How to complete this task
Return each record word for word and omit the pictures.

Data section
***

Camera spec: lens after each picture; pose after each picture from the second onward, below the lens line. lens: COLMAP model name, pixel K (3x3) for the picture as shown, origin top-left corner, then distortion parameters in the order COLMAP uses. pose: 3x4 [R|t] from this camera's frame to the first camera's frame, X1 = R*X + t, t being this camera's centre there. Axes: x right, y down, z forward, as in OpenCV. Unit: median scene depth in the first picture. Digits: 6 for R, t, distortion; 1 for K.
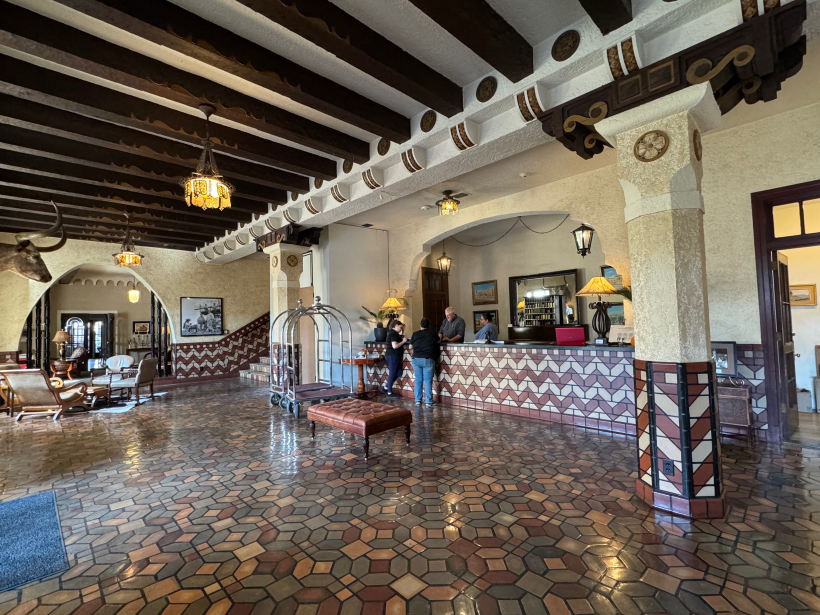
lens RADIAL K [[383.0, 0, 409.8], [0, 383.0, 307.2], [0, 0, 1]] dist [-0.000827, -0.000048]
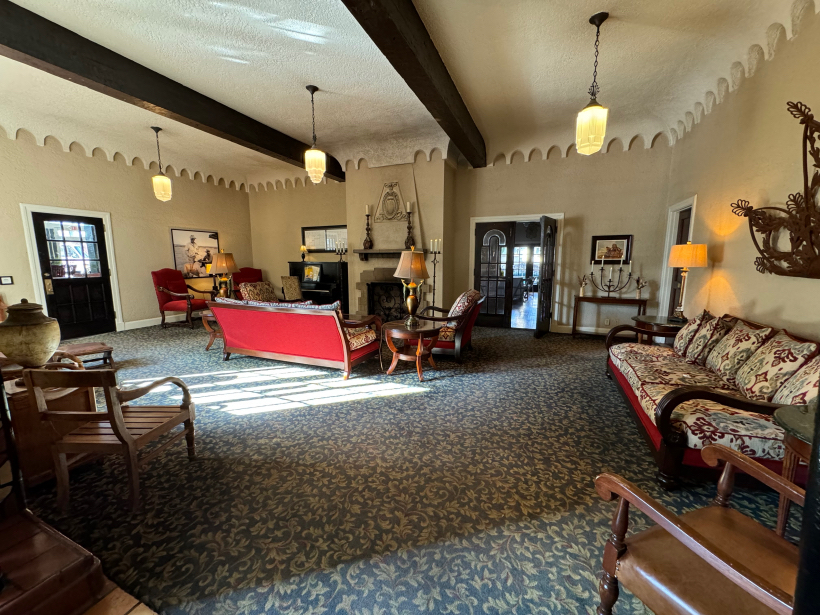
lens RADIAL K [[327.3, 0, 408.5], [0, 327.3, 305.9], [0, 0, 1]] dist [-0.000133, 0.000003]
pose [[0.392913, 0.156046, -0.906239, -0.454829], [0.026484, 0.983168, 0.180774, 0.043458], [0.919194, -0.095029, 0.382167, 0.657910]]
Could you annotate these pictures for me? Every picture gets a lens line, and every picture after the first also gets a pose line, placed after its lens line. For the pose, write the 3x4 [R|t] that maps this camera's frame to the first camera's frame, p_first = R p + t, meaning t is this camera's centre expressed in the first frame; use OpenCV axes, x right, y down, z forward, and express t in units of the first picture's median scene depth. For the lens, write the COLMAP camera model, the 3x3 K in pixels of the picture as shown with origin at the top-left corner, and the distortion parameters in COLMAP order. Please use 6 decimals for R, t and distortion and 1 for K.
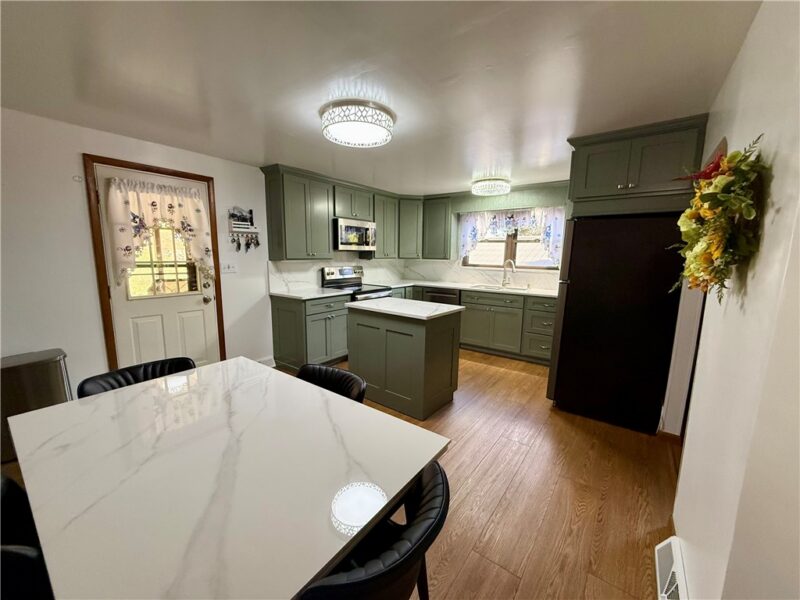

***

Expected answer
Camera spec: lens after each picture; pose after each picture from the second onward, below the lens line. lens: COLMAP model name, pixel K (3x3) for the picture as shown, origin top-left corner, then distortion parameters in the order COLMAP uses. pose: 3x4 [R|t] from this camera's frame to the first camera's frame, X1 = R*X + t, t being this camera's centre there. Axes: x right, y down, z forward, as in OpenCV. Unit: median scene depth in the first picture. Digits: 6 for R, t, distortion; 1 for K.
lens RADIAL K [[383.0, 0, 409.8], [0, 383.0, 307.2], [0, 0, 1]] dist [-0.000827, -0.000048]
lens RADIAL K [[327.3, 0, 408.5], [0, 327.3, 305.9], [0, 0, 1]] dist [-0.000133, 0.000003]
pose [[0.392913, 0.156046, -0.906239, -0.454829], [0.026484, 0.983168, 0.180774, 0.043458], [0.919194, -0.095029, 0.382167, 0.657910]]
Could you annotate these pictures for me? Every picture gets a lens line, and every picture after the first also gets a pose line, placed after its lens line. For the pose, write the 3x4 [R|t] that maps this camera's frame to the first camera's frame, p_first = R p + t, meaning t is this camera's centre expressed in the first frame; use OpenCV axes, x right, y down, z forward, and express t in units of the first picture's median scene depth. For the lens, write the COLMAP camera model, the 3x3 K in pixels of the picture as shown with origin at the top-left corner, and the distortion parameters in COLMAP order. Please use 6 decimals for R, t and distortion and 1 for K.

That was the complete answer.